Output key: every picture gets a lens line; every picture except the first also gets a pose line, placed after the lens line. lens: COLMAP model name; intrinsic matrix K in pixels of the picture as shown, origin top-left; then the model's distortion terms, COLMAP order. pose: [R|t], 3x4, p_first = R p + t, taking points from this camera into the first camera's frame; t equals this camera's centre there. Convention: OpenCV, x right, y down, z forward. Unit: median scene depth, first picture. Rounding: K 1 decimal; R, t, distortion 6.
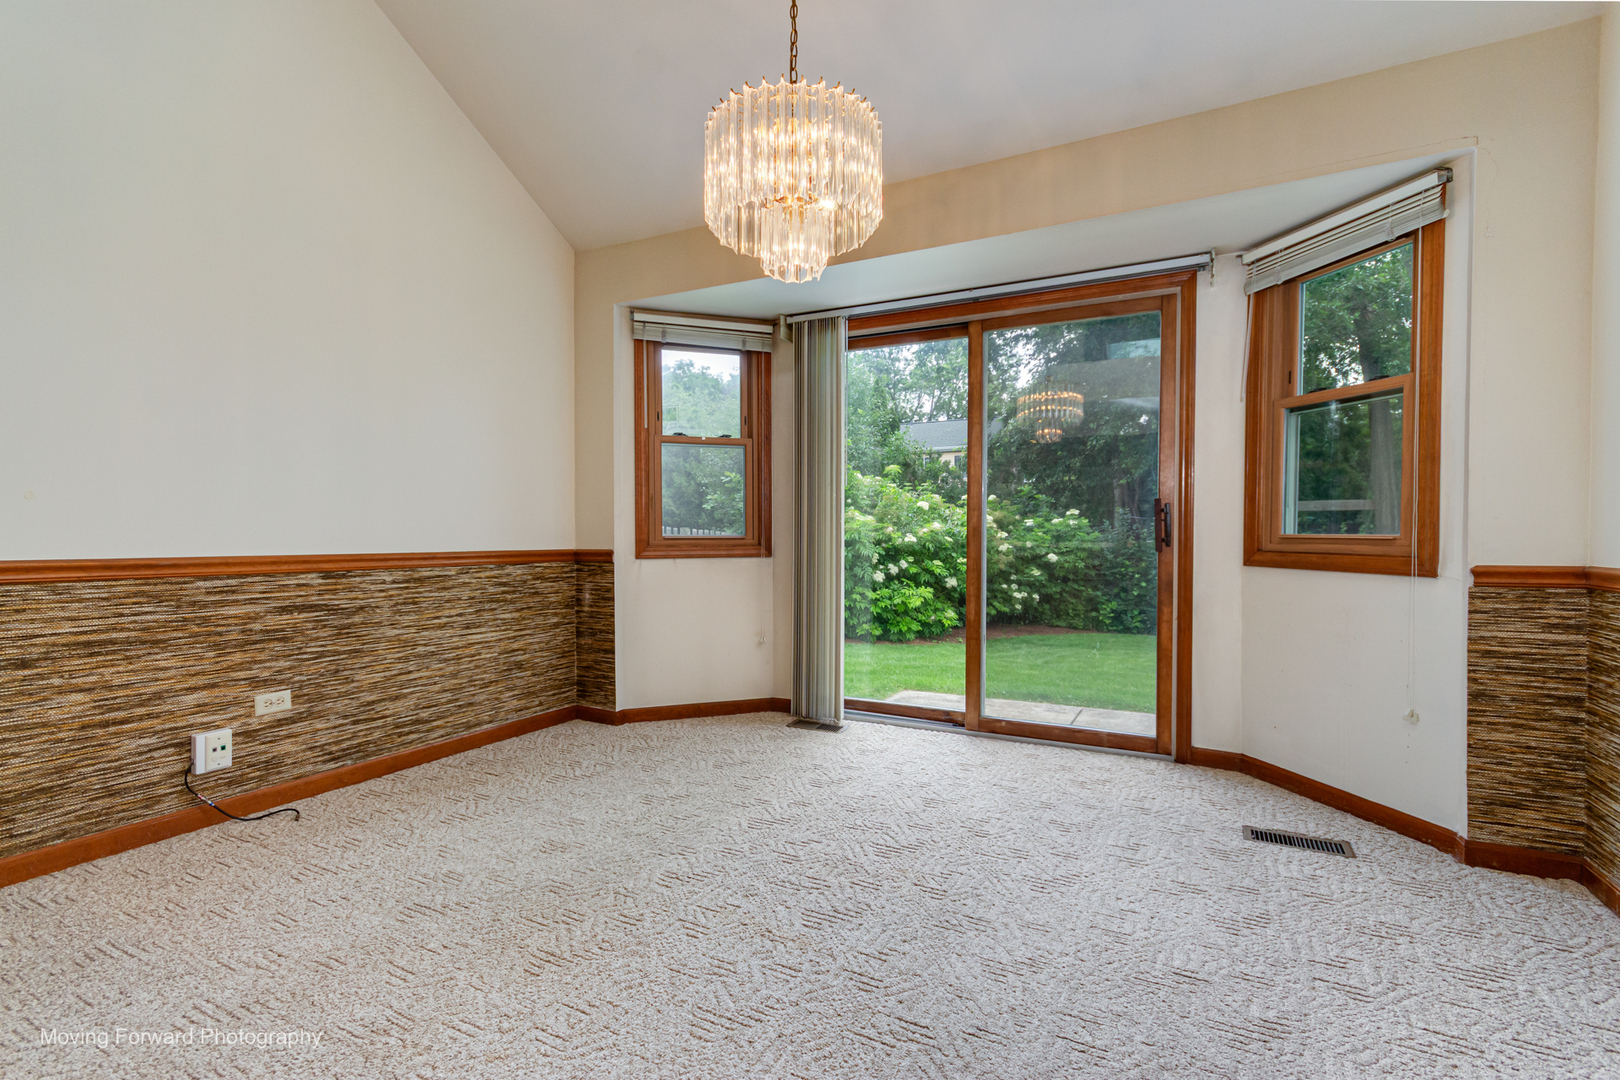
lens RADIAL K [[743.4, 0, 815.2], [0, 743.4, 541.4], [0, 0, 1]] dist [0.003876, -0.003204]
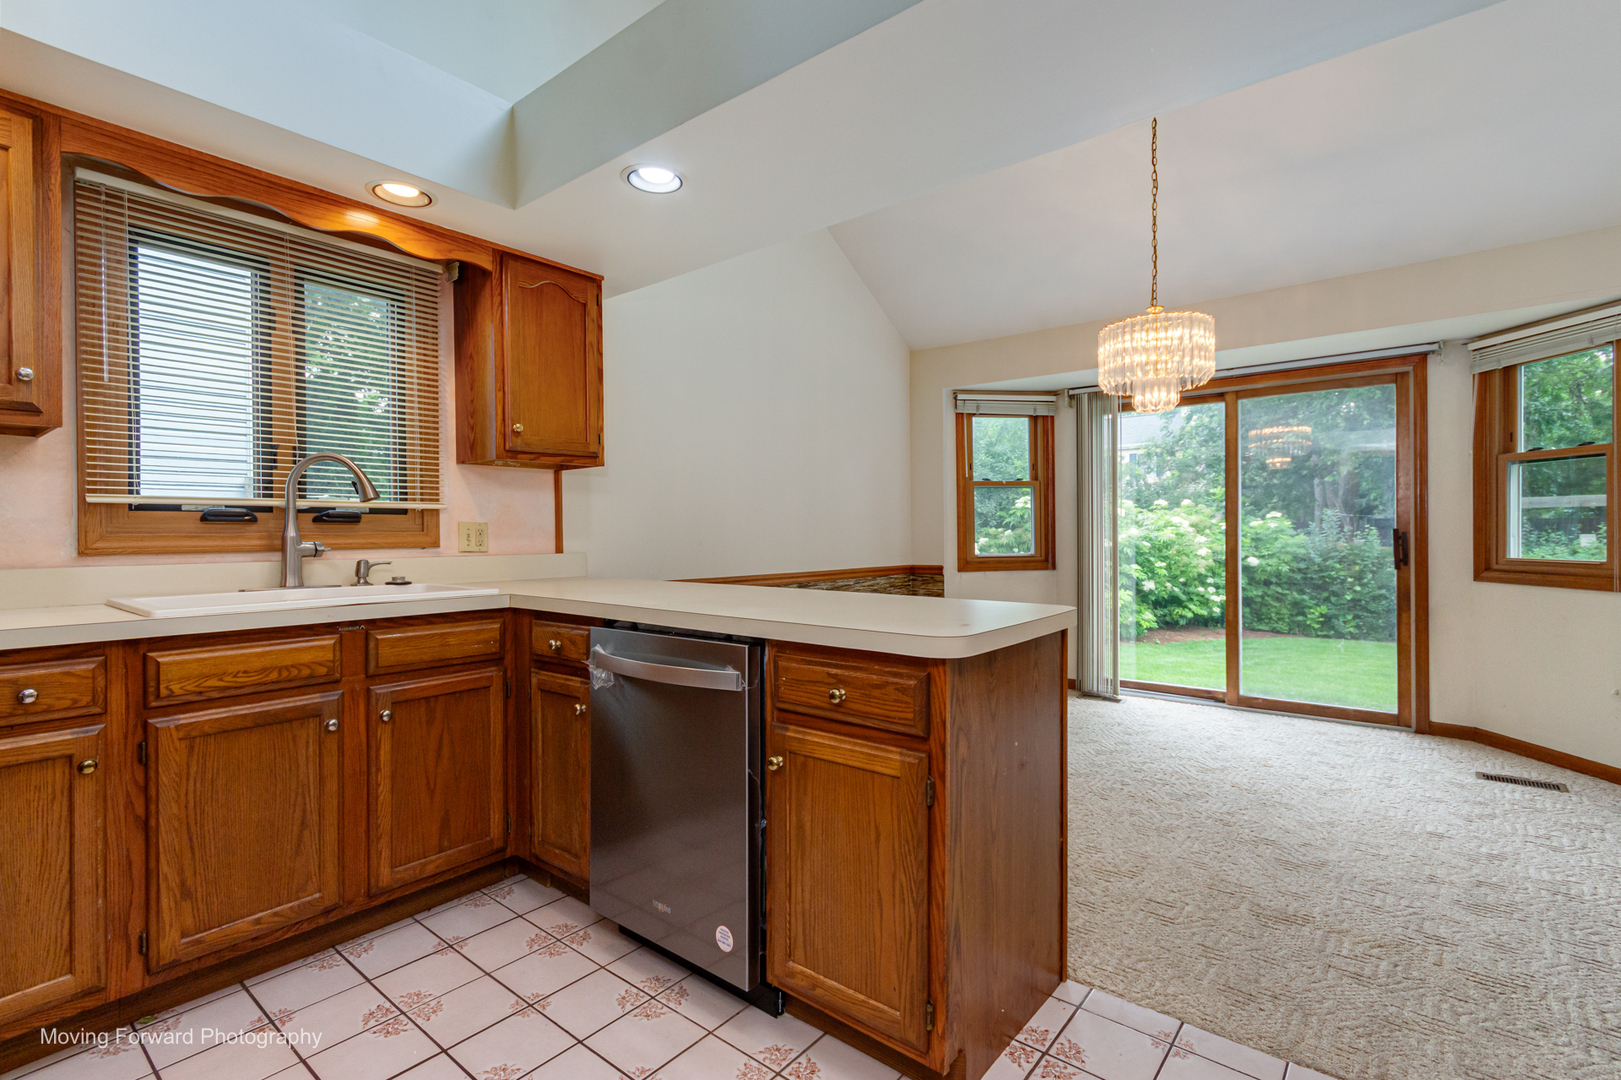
lens RADIAL K [[743.8, 0, 803.2], [0, 743.8, 529.8], [0, 0, 1]] dist [0.003876, -0.003204]
pose [[0.977122, -0.009580, -0.212462, -0.275280], [0.006599, 0.999870, -0.014735, -0.043677], [0.212575, 0.012996, 0.977058, -0.492017]]
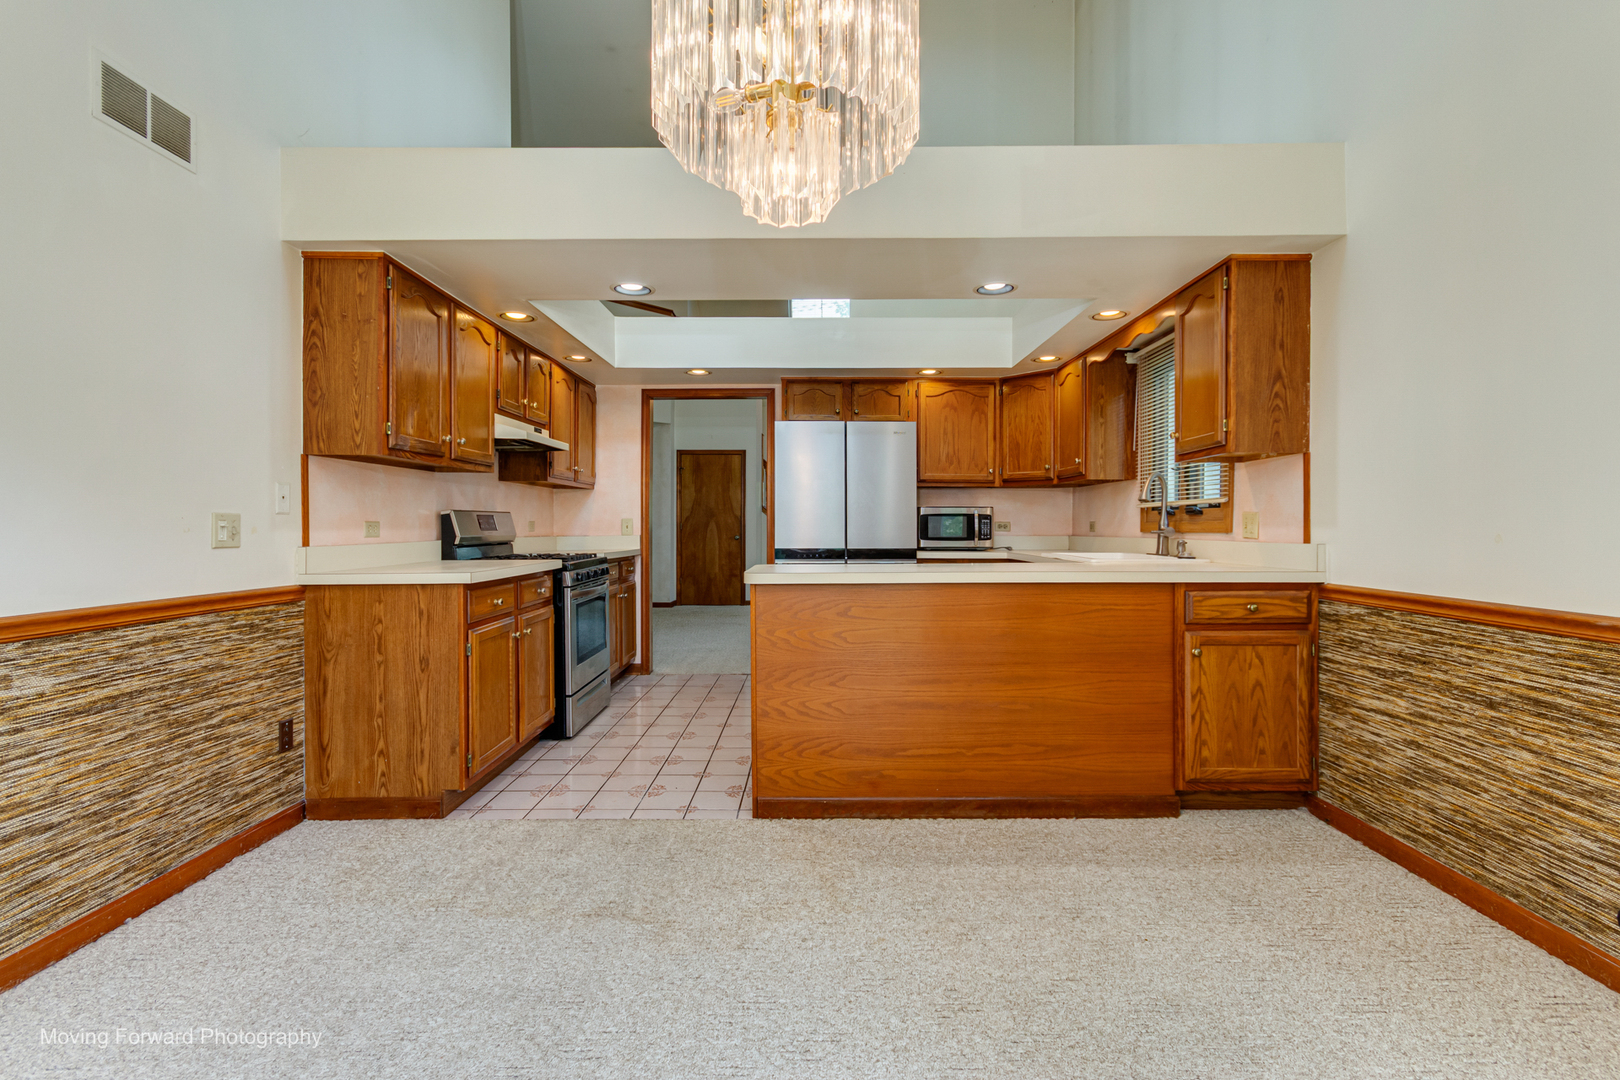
lens RADIAL K [[743.4, 0, 814.0], [0, 743.4, 539.0], [0, 0, 1]] dist [0.003876, -0.003204]
pose [[-0.893817, -0.007510, -0.448368, 0.148114], [-0.019683, 0.999553, 0.022495, -0.043703], [0.447999, 0.028932, -0.893566, 0.974599]]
****
* Assignment *
Copy out the lines above in full and unaltered, apart from the pictures.

* Reply *
Output key: every picture gets a lens line; every picture except the first also gets a pose line, placed after the lens line. lens: COLMAP model name; intrinsic matrix K in pixels of the picture as shown, origin top-left; then the model's distortion terms, COLMAP order. pose: [R|t], 3x4, p_first = R p + t, taking points from this camera into the first camera's frame; t equals this camera's centre there. Convention: OpenCV, x right, y down, z forward. Unit: median scene depth, first picture. Rounding: K 1 decimal; R, t, distortion 6.
lens RADIAL K [[743.4, 0, 815.2], [0, 743.4, 541.4], [0, 0, 1]] dist [0.003876, -0.003204]
lens RADIAL K [[743.8, 0, 803.2], [0, 743.8, 529.8], [0, 0, 1]] dist [0.003876, -0.003204]
pose [[0.977122, -0.009580, -0.212462, -0.275280], [0.006599, 0.999870, -0.014735, -0.043677], [0.212575, 0.012996, 0.977058, -0.492017]]
lens RADIAL K [[743.4, 0, 814.0], [0, 743.4, 539.0], [0, 0, 1]] dist [0.003876, -0.003204]
pose [[-0.893817, -0.007510, -0.448368, 0.148114], [-0.019683, 0.999553, 0.022495, -0.043703], [0.447999, 0.028932, -0.893566, 0.974599]]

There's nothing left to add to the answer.